Nuclear DNA in every cell accumulates random mutational errors over time. DNA repair mechanisms are highly efficient, but nonetheless, some damage slips through. It is still an open question as to whether this damage is important over the course of the present human life span, at least beyond the matter of cancer risk, where it is well proven that more mutational damage means more cancer. Putting aside cancer for the moment, is there enough random DNA damage occurring in normal individuals to produce enough dysregulation of cellular behavior to in turn lead to meaningful levels of other forms of harm and lost function in tissues? The consensus among researchers is that this is the case, and nuclear DNA damage is listed in the noted hallmarks of aging paper, but that consensus has been challenged. This is largely a debate over theory and indirect evidence at the present time, however: is difficult to produce an animal study in which only random DNA damage is altered in degree, so as to definitively establish differences in outcome. There have been a few promising starts in that direction in the past few years, but much more work remains to be accomplished.
The cells in our bodies are constantly churning out proteins and other structures, built according to the blueprints contained in their DNA, which are crucial to supporting those cells' functions. And while in each cell most of the information contained in its DNA will be ignored, if an area of the genome important to the cell's function is damaged or develops mutations, the cell may produce misshapen proteins or simply stop functioning altogether. The effects of misshapen proteins can range from useless to actively harmful, as when neurons in a brain with Alzheimer's disease produce excessive amounts of the neurotoxic protein amyloid beta.
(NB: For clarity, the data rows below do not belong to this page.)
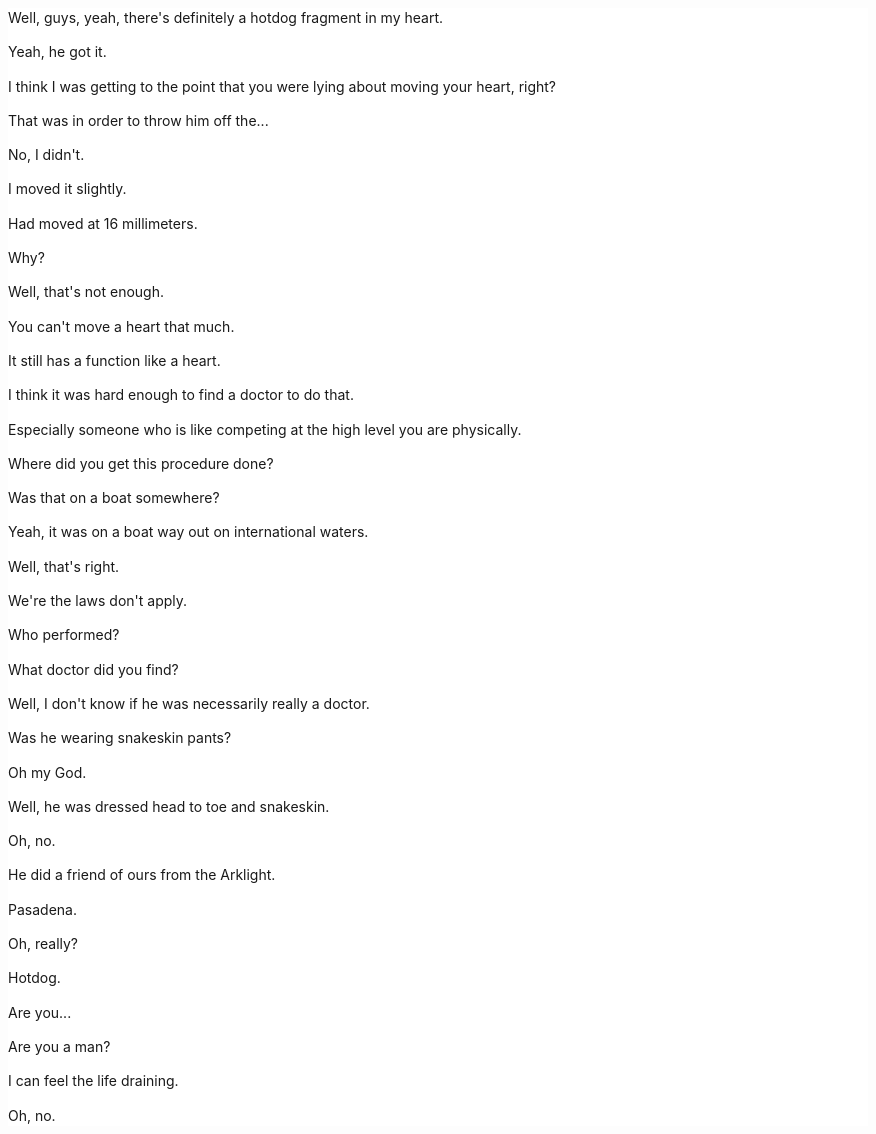 Well, guys, yeah, there's definitely a hotdog fragment in my heart.

Yeah, he got it.

I think I was getting to the point that you were lying about moving your heart, right?

That was in order to throw him off the...

No, I didn't.

I moved it slightly.

Had moved at 16 millimeters.

Why?

Well, that's not enough.

You can't move a heart that much.

It still has a function like a heart.

I think it was hard enough to find a doctor to do that.

Especially someone who is like competing at the high level you are physically.

Where did you get this procedure done?

Was that on a boat somewhere?

Yeah, it was on a boat way out on international waters.

Well, that's right.

We're the laws don't apply.

Who performed?

What doctor did you find?

Well, I don't know if he was necessarily really a doctor.

Was he wearing snakeskin pants?

Oh my God.

Well, he was dressed head to toe and snakeskin.

Oh, no.

He did a friend of ours from the Arklight.

Pasadena.

Oh, really?

Hotdog.

Are you...

Are you a man?

I can feel the life draining.

Oh, no.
A few dysfunctional cells here and there don't pose much of a problem, but as more and more cells in a tissue accumulate damage over time, the health of the entire tissue or organ may be compromised. The body's normal way of dealing with such cells is to remove them through a type of programmed self-destruction called apoptosis, making way for new cells. Some cells, however, fail to die and enter a state of senescence, where they are incapable of replicating but are still left to take up space in the tissue. But especially dangerous is the case of a cell with damaged DNA that doesn't enter either apoptosis or senescence: damage drives mutation rate up each time the cell replicates, and if a mutation provides a survival advantage or switches off the cell's protective mechanisms against tumor formation, this can eventually lead to cancer. Cells that divide frequently, such as skin or lung cells, are most susceptible to this danger.
Our bodies may have evolved an impressive variety of damage repair mechanisms, but with increasing exposure to damage-causing agents in the environment and the damages caused by our own internal processes, compounded with the declining effectiveness of our protective mechanisms over time, DNA damage and mutations are bound to accumulate as we age. Some evidence suggests that caloric restriction may mitigate these effects. However, since no drugs yet exist that will prevent or repair DNA damage, all we can do at the moment is try our best to avoid harmful agents like excessive sun exposure and smoking.